Changing Access Levels

The next technique for adjusting visibility is the simplest in concept, but often the most controversial in practice. The simplicity comes from simply changing a keyword in your method declarations. In Java or C++, you might change private to protected or protected to public.1 Java also offers package default as an escalation from private. In Perl’s Class::Std,2 you might change the PRIVATE trait to RESTRICTED or remove the RESTRICTED trait. You get the idea.

1. A programmer—one of the most talented I have known at just getting things to work—put #define private public in C++ before the headers of a third-party library to access members that were not otherwise exposed.
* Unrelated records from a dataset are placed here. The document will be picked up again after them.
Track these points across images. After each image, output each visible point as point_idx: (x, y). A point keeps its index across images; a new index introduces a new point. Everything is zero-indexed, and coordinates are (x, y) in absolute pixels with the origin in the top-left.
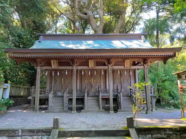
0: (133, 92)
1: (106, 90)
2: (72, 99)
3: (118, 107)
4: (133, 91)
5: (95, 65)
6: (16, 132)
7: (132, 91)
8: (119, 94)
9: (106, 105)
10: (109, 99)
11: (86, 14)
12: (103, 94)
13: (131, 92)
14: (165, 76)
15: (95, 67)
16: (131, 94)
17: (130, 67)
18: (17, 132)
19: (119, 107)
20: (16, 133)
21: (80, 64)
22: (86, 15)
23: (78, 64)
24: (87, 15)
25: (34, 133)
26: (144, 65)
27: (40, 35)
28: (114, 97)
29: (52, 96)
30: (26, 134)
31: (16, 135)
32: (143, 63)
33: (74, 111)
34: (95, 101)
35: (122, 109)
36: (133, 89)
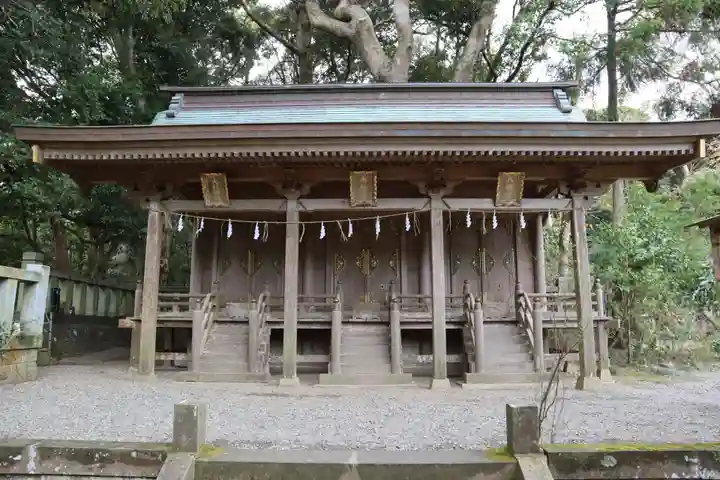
0: (527, 306)
1: (420, 300)
2: (282, 330)
3: (468, 365)
4: (526, 301)
5: (373, 195)
6: (15, 459)
7: (521, 300)
8: (472, 315)
9: (419, 357)
10: (430, 332)
11: (346, 19)
12: (406, 315)
13: (518, 305)
14: (646, 246)
15: (374, 200)
16: (518, 314)
17: (518, 202)
18: (19, 458)
19: (473, 365)
20: (12, 463)
21: (312, 189)
22: (347, 24)
23: (307, 189)
24: (352, 22)
25: (89, 466)
26: (572, 194)
27: (173, 93)
28: (452, 327)
29: (209, 317)
30: (57, 469)
31: (15, 469)
32: (567, 189)
33: (290, 376)
34: (377, 340)
35: (483, 371)
36: (526, 295)
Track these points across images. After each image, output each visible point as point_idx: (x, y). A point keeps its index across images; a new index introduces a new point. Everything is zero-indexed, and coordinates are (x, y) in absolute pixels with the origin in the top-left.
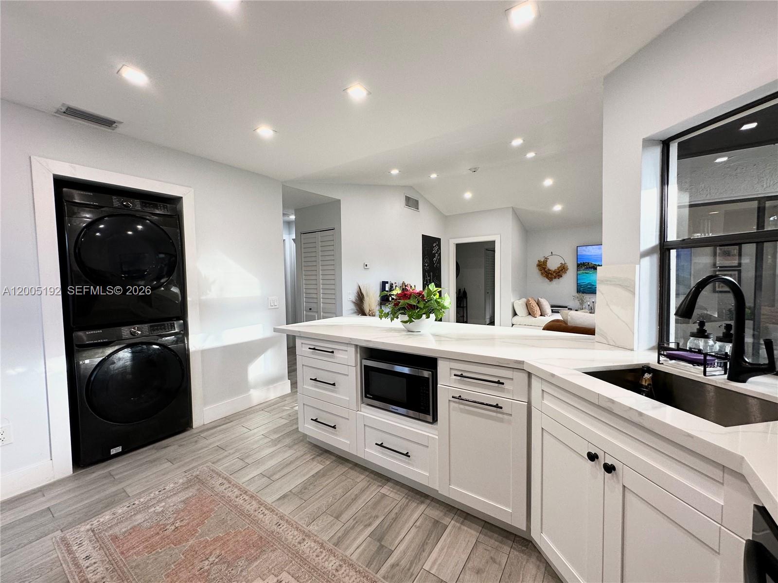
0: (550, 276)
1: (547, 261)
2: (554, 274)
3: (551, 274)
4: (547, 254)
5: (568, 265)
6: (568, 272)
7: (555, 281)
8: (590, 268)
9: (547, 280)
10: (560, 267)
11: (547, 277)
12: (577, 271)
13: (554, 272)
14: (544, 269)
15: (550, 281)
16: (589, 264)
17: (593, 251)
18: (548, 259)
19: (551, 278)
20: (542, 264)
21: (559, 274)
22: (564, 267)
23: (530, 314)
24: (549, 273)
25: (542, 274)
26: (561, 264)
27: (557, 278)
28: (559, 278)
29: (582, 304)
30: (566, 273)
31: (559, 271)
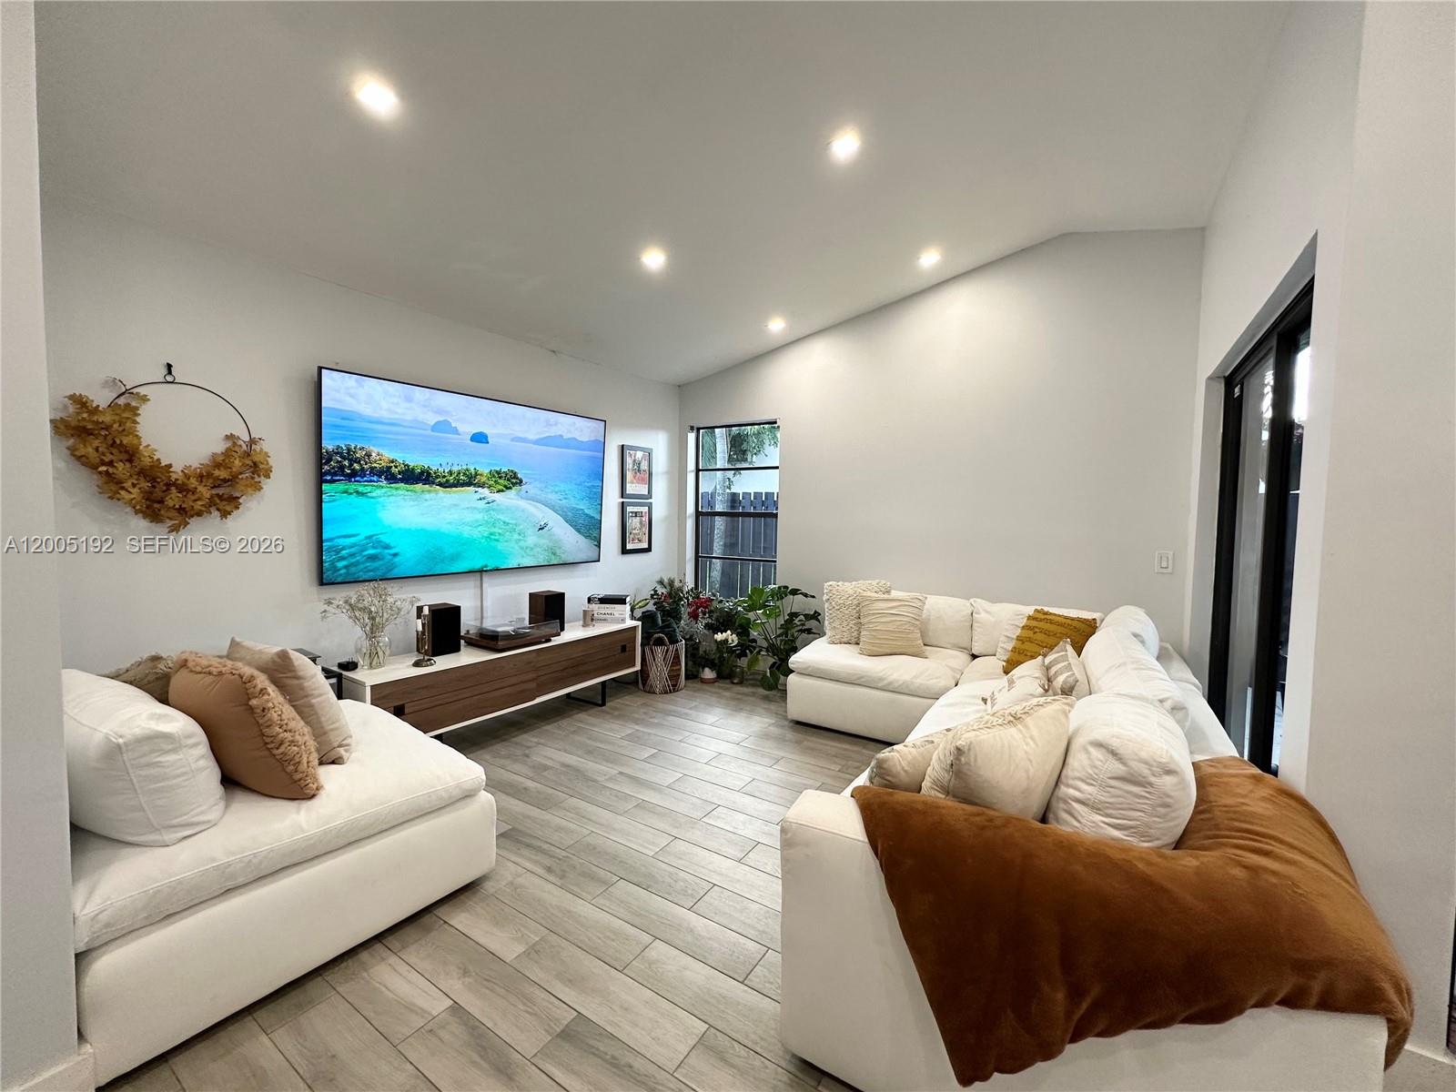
0: (174, 498)
1: (134, 411)
2: (205, 492)
3: (183, 489)
4: (139, 370)
5: (265, 446)
6: (268, 486)
7: (201, 532)
8: (373, 472)
9: (141, 523)
10: (228, 453)
11: (151, 509)
12: (321, 479)
13: (203, 476)
14: (131, 455)
15: (175, 529)
16: (369, 455)
17: (384, 405)
18: (144, 399)
19: (181, 511)
20: (107, 428)
21: (220, 491)
22: (248, 454)
23: (230, 782)
24: (169, 485)
25: (111, 486)
26: (230, 437)
27: (216, 514)
28: (225, 514)
29: (373, 631)
30: (258, 487)
31: (223, 474)
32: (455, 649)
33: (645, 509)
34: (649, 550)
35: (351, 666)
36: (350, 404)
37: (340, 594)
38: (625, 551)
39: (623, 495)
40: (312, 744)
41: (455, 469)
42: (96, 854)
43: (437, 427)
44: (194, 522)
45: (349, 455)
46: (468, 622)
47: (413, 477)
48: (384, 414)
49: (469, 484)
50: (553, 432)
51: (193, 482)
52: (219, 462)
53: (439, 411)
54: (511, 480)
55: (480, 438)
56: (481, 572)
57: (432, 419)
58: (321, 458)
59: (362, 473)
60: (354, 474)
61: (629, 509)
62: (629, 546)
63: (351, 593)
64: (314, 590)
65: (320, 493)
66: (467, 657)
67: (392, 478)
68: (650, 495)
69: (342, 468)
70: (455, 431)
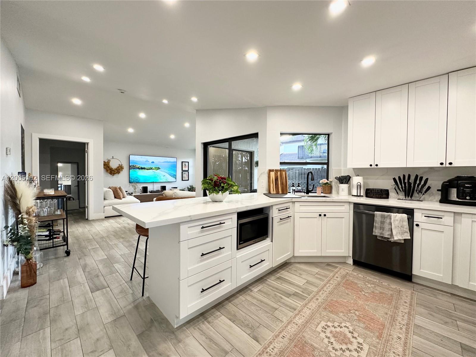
0: (113, 172)
1: (109, 162)
2: (116, 171)
3: (114, 171)
4: (110, 158)
5: (123, 165)
6: (123, 170)
8: (137, 168)
9: (110, 175)
10: (119, 167)
11: (111, 173)
12: (130, 169)
13: (116, 169)
14: (109, 167)
15: (113, 175)
16: (136, 166)
18: (110, 161)
19: (114, 173)
20: (107, 164)
21: (118, 171)
22: (121, 166)
23: (115, 198)
24: (112, 170)
25: (107, 171)
26: (119, 164)
27: (117, 174)
28: (118, 174)
29: (135, 189)
30: (122, 170)
31: (118, 169)
32: (147, 193)
33: (188, 173)
34: (188, 180)
35: (132, 193)
36: (133, 159)
37: (131, 184)
38: (182, 180)
39: (182, 170)
40: (122, 195)
41: (149, 167)
42: (105, 200)
43: (146, 161)
44: (115, 175)
45: (133, 166)
46: (149, 190)
47: (142, 168)
48: (138, 160)
49: (151, 169)
50: (166, 160)
51: (115, 170)
52: (118, 167)
53: (146, 159)
54: (159, 168)
55: (153, 162)
56: (153, 182)
57: (145, 160)
58: (130, 166)
59: (135, 168)
60: (134, 168)
61: (183, 173)
62: (183, 179)
63: (133, 184)
64: (129, 184)
65: (129, 171)
66: (148, 193)
67: (139, 169)
68: (188, 170)
69: (132, 168)
70: (149, 162)
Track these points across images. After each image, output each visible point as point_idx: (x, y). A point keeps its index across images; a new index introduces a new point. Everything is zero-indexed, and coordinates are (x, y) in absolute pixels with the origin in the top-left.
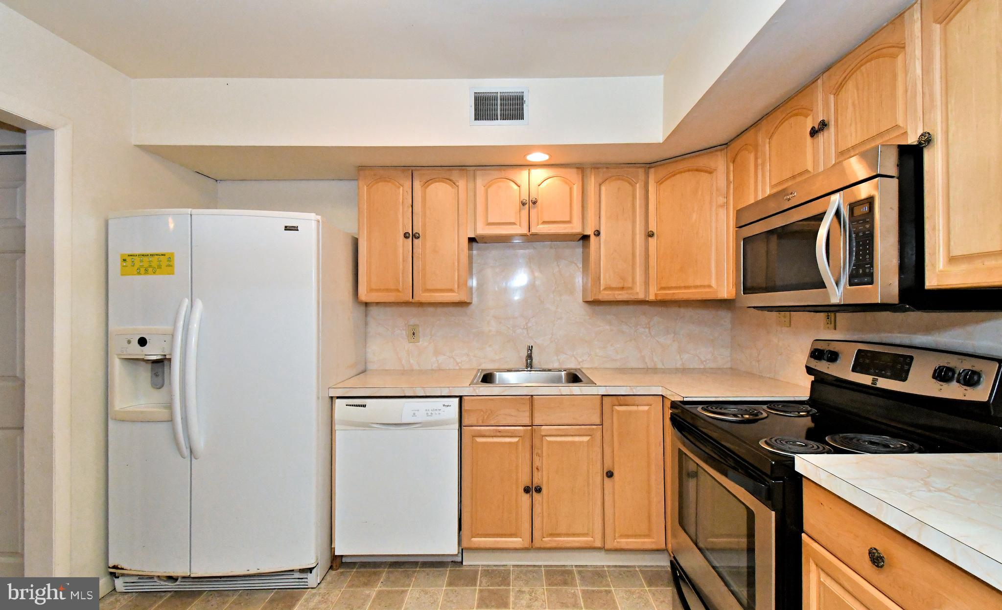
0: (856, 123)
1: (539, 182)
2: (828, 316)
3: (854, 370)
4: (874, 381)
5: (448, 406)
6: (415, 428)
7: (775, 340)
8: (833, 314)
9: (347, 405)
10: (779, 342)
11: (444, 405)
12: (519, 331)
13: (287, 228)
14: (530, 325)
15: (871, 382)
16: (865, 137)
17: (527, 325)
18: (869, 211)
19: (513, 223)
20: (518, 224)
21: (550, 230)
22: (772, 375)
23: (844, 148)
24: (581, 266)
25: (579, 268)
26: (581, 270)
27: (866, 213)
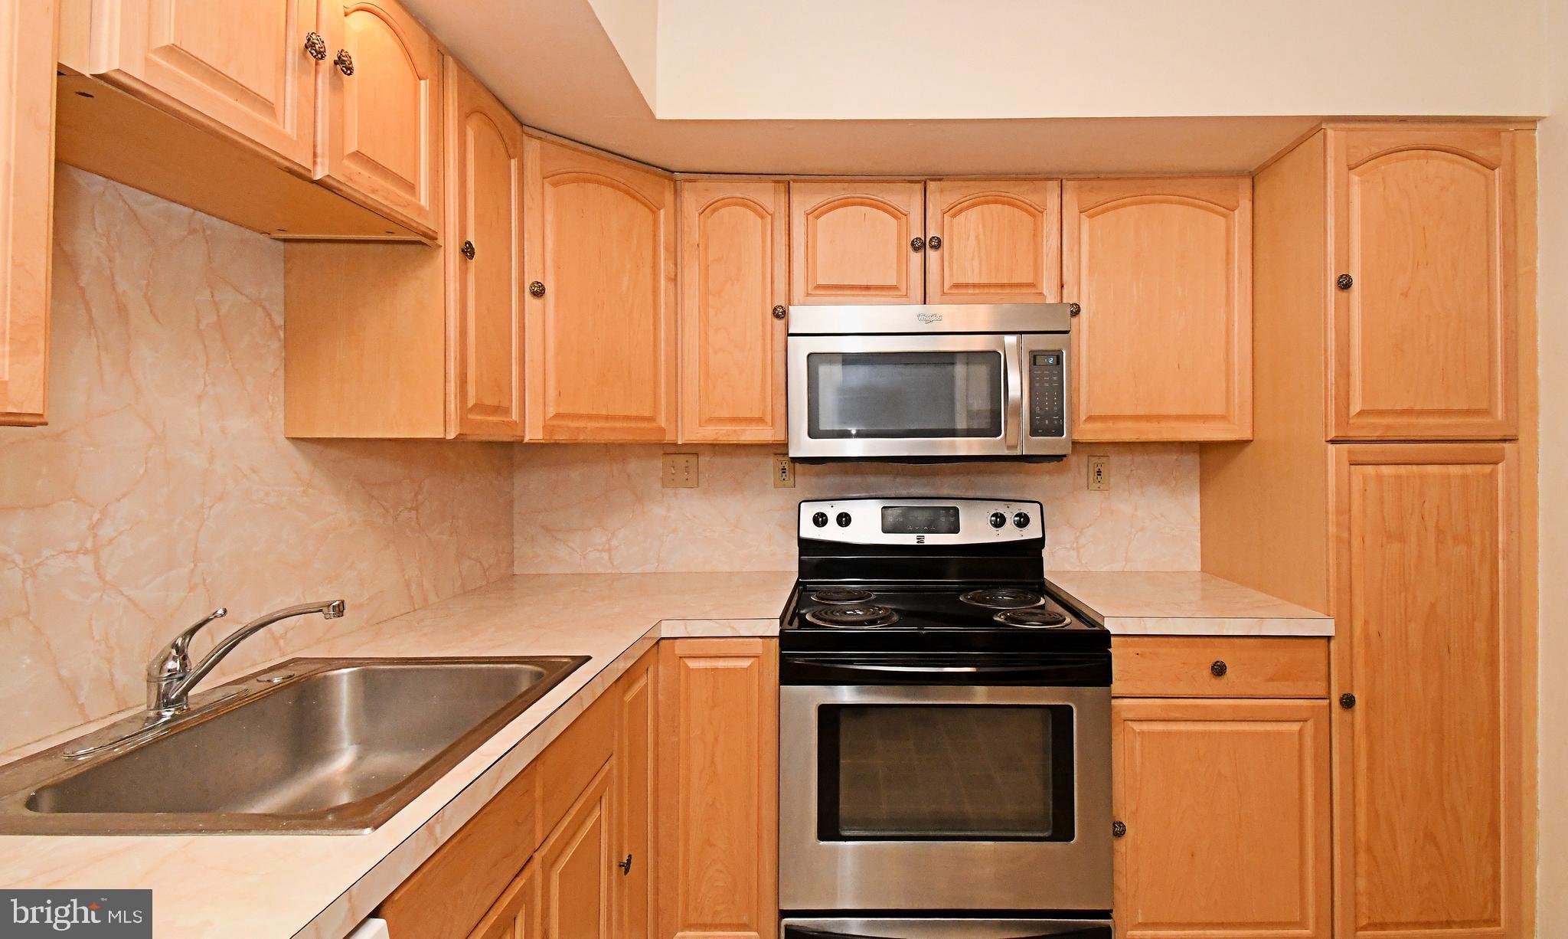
0: (980, 259)
2: (784, 469)
3: (884, 531)
4: (919, 539)
10: (669, 511)
15: (916, 540)
16: (993, 281)
17: (95, 536)
18: (1055, 363)
19: (268, 107)
20: (281, 120)
21: (374, 191)
22: (650, 568)
23: (962, 281)
24: (282, 323)
25: (276, 328)
26: (282, 334)
27: (1052, 365)
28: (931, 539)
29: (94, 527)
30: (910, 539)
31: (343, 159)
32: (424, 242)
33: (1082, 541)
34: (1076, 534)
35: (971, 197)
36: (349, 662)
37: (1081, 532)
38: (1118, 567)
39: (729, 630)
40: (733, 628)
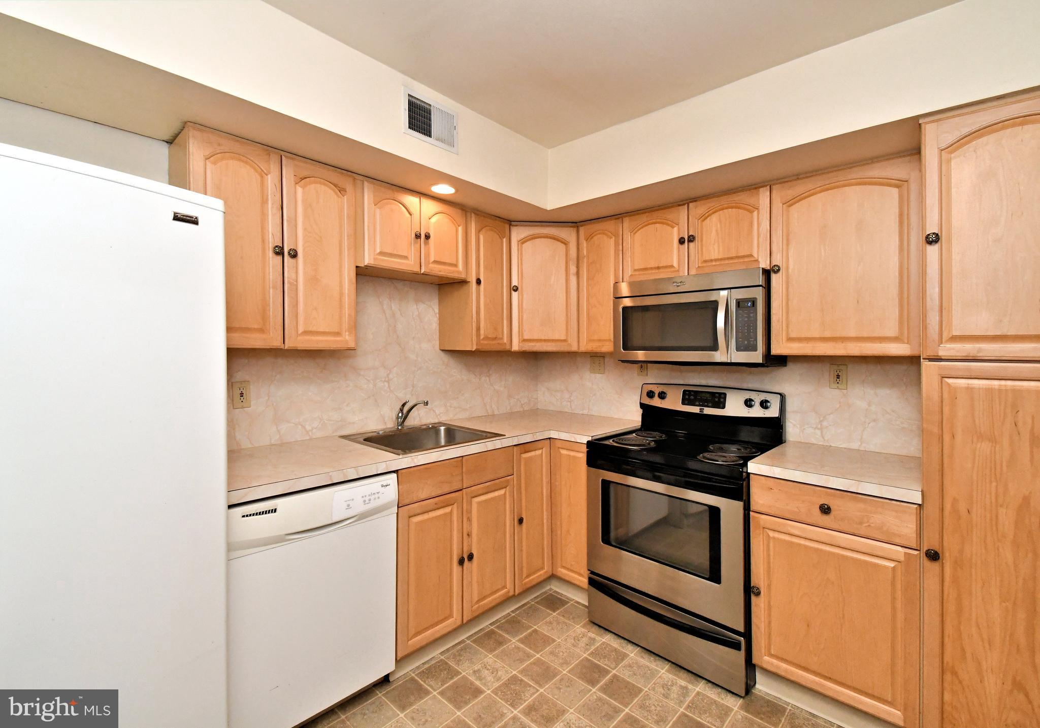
0: (718, 244)
1: (430, 215)
2: (642, 366)
3: (683, 403)
4: (701, 410)
5: (387, 486)
6: (347, 525)
7: (589, 384)
8: (645, 364)
9: (243, 516)
10: (592, 385)
11: (382, 486)
12: (380, 384)
13: (177, 218)
14: (391, 376)
15: (699, 411)
16: (726, 256)
17: (388, 377)
18: (752, 306)
19: (406, 258)
20: (410, 260)
21: (440, 272)
22: (585, 412)
23: (707, 258)
24: (438, 312)
25: (436, 314)
26: (438, 315)
27: (749, 307)
28: (708, 411)
29: (388, 375)
30: (695, 409)
31: (429, 264)
32: (463, 282)
33: (825, 424)
34: (820, 418)
35: (712, 208)
36: (444, 424)
37: (824, 417)
38: (855, 445)
39: (573, 438)
40: (575, 438)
Although I do not recommend using this technique, it was shockingly effective. I am not surprised that it compiled, but different access levels mangle their names differently at the object level, which should have prevented it from linking.

2. Damian Conway’s Class::Std is one of several Perl object frameworks that have been created to compensate for Perl’s inherent lack of objects. You can find it, like most everything Perl, at CPAN: http://search.cpan.org/perldoc?Class__Std.

The controversy arises for the reasons alluded to in the opening text for the chapter. Software designers often choose access levels very carefully to capture the relationships between the entities being modeled as classes. A public method represents an intrinsic behavior for the entity as viewed by the world. A protected method represents “behavior” shared by all things of the same category or of the same type but which are not generally externally visible: essentially ways to alter higher-level conceptual behaviors or to “configure” their type or instance. For example, all animals may move, but the ways in which they move vary greatly. Private methods are purely implementation details.

An encapsulation purist would say that these visibility levels represent a natural modeling of the entity and should be inviolable. While this may be a convincing argument for natural entities, what about all of the synthetic entities, such as data structures, managers, parsers, and so forth? These entities are implementations of theoretical constructs to begin with, most of which have multiple “natural” formulations that are functionally equivalent.

A slightly more pragmatic designer might acknowledge that we have established simplified semantic conventions for access levels, meaning that to have three or four levels vastly simplifies the spectrum of access variations in the real world; the real world is not even hierarchical. This designer might contend that those conventions should be followed for a variety of reasons.

Many of the reasons behind the conventions are sound. For example, I have yet to encounter a testing circumstance that required changing the visibility of private attributes. However, the structure presented in Chapter 6 for bootstrapping our testing is designed to avoid that visibility change.

Some of the conventions derive from a different context, however. The contextual difference that interests us the most relates to the resources for the running of tests. The principles behind today’s object-oriented languages derive back to Smalltalk in their first commercially significant realization. Smalltalk started in the 1970s and was first made public in 1980. Personal computers were in their infancy and not very powerful. The general attitude was that computer time was more expensive than human time. As it pertains to testing, that means that test automation did not have a chance to be a driving force in the design of computer languages. In other words, access levels were designed without consideration for privileged access for tests.

I have now laid out a somewhat lengthy argument to allow the relaxation of “perfect” encapsulation principles to address the lack of explicit test access support in our modern languages. The chances are good that if you are reading this book, this makes so much sense you may be wondering why I wrote it. If you are not reading this book, then the argument may not sway you until the readers of this book buy a copy for you.

Once you have gotten past the rhetorical obstacles to changing access levels, the question becomes how to do it in the least damaging way. Unfortunately, that recipe does not exist yet. However, when you relax the visibility of a member, I suggest you find a way to communicate that intent. Comments and documentation may suffice. In Java, several libraries, such as Google’s Guava,3 include a @VisibleForTesting annotation as an explicit indicator, although it does not enforce access.